OxBlog

Wednesday, December 01, 2004

# Posted 3:09 AM by Ariel David Adesnik  

EVIL AMERICANS CONSPIRE TO PROMOTE DEMOCRACY: Bob McGrew points to this bizarre column in The Guardian that attributes unrest in the Ukraine to an American master plan.

Dan Drezner has lots more on this subject. I agree with him that the US has played an important role in building up Ukrainian, Georgian and Serbian opposition movements, but that America has played the role of facilitator rather than puppet master. If the peoples of Eastern Europe didn't actually want democracy, there is no way America could get them to pour into the streets to protest on democracy's behalf.

Matt Yglesias adds the valid point that one fair election doth not a democracy make. But then he makes the rather strange point that
Realpolitik plays a large role in explaining the level of Western interest in and commit[ment] to reform in Ukraine...[because] democracy-promotion and mild nationalism have proven to be an effective tool for advancing American and Western European interests [in Eastern Europe] over the past 25 years
I can only imagine what Matt would have said if George Bush had decided to pander to his good friend Vladimir Putin by ignoring Ukraine instead of supporting its democratic opposition. It seems to me that the application of realist principles to Ukraine would result in a policy of doing as little as possible to offend Russia, our supposedly valuable great power ally in the War on Terror.
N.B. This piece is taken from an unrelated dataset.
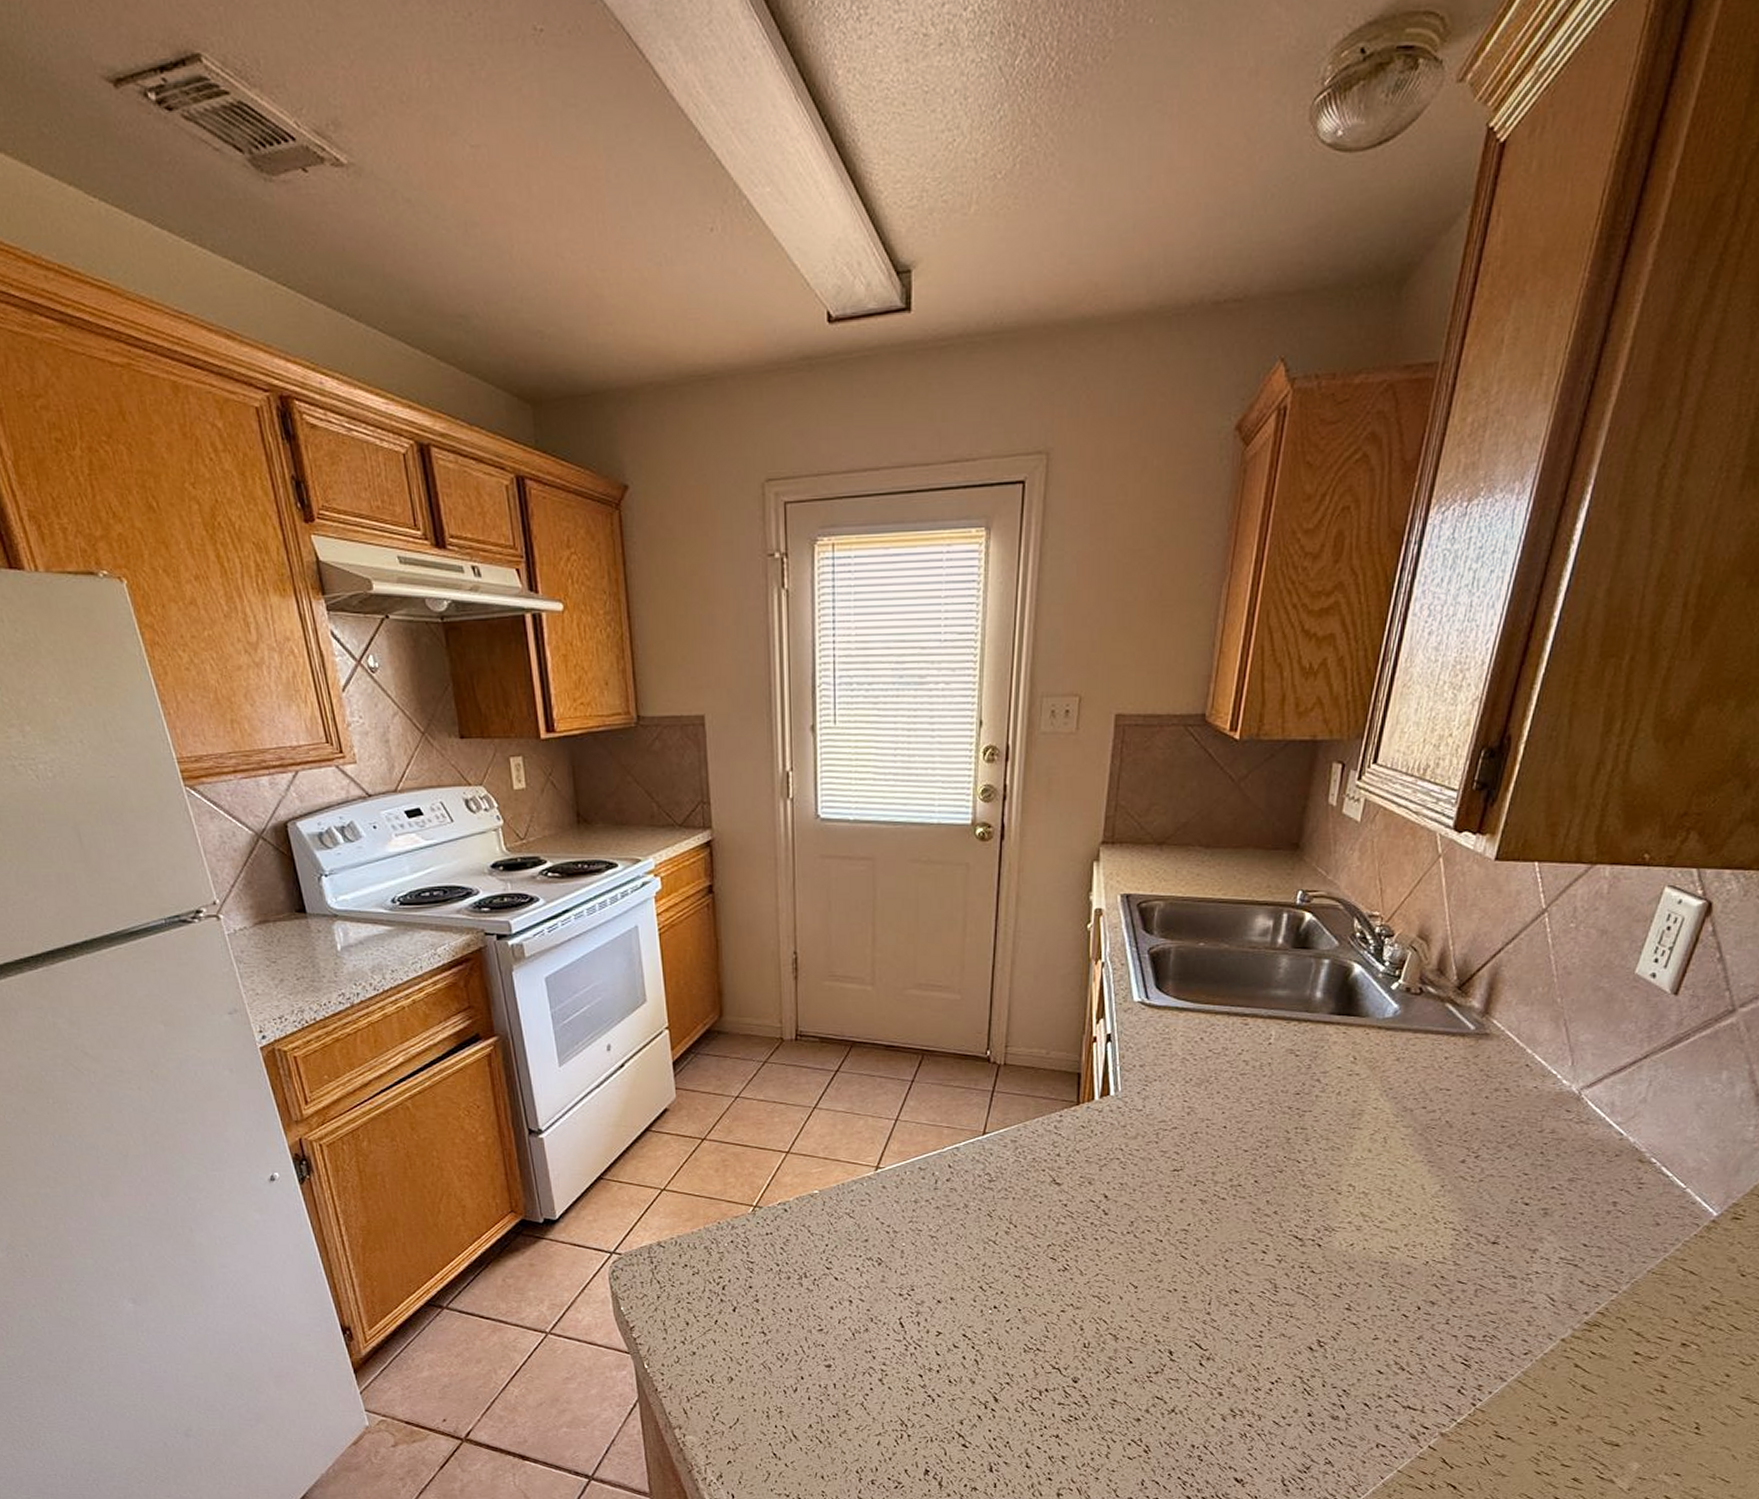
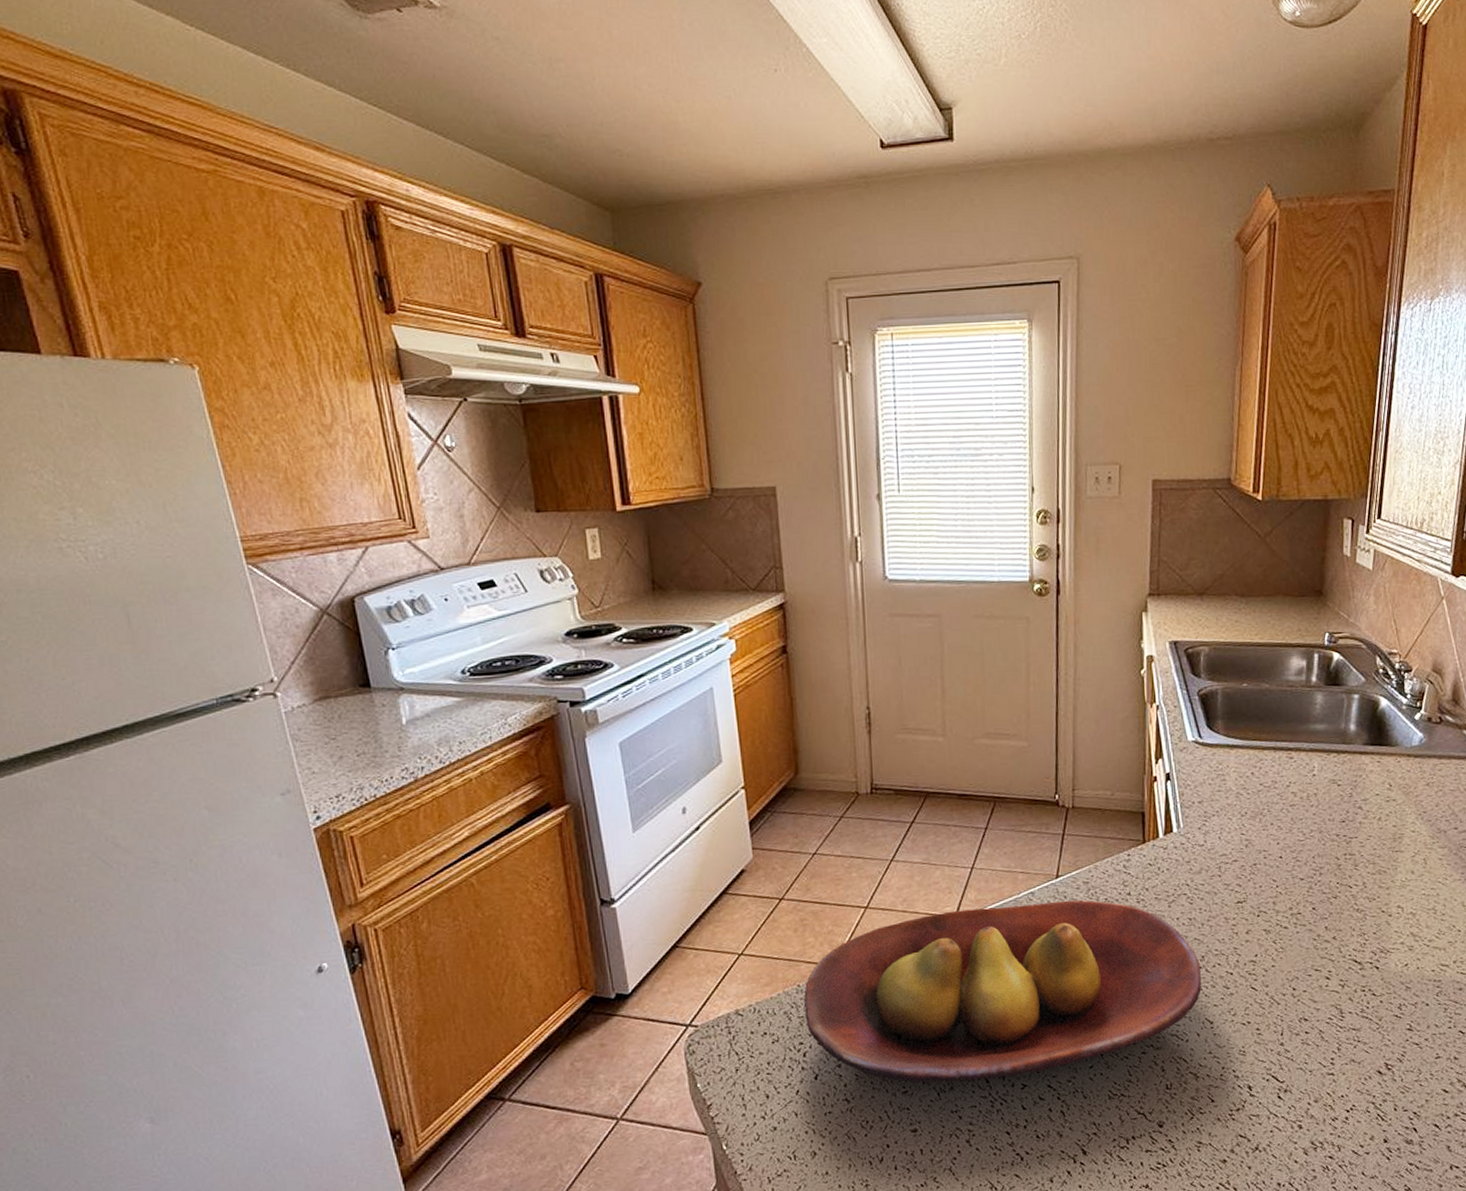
fruit bowl: none [724,1157,1129,1325] -> present [804,900,1202,1083]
Which is not to say that supporting democracy in the Ukraine damages our national interest. Rather, there are many different conceptions of the national interest, each of which entails a different set of policy initiatives. A Wilsonian idealist sees democracy promotion as the foundation of national security. A Kissingerian realist would disagree.

As I have so often found in my research on democracy promotion during the Cold War, the critical question for the United States is not whether there is a conflict between democracy promotion and the national interest, but whether we define the national interest in a way that is conducive to democracy promotion.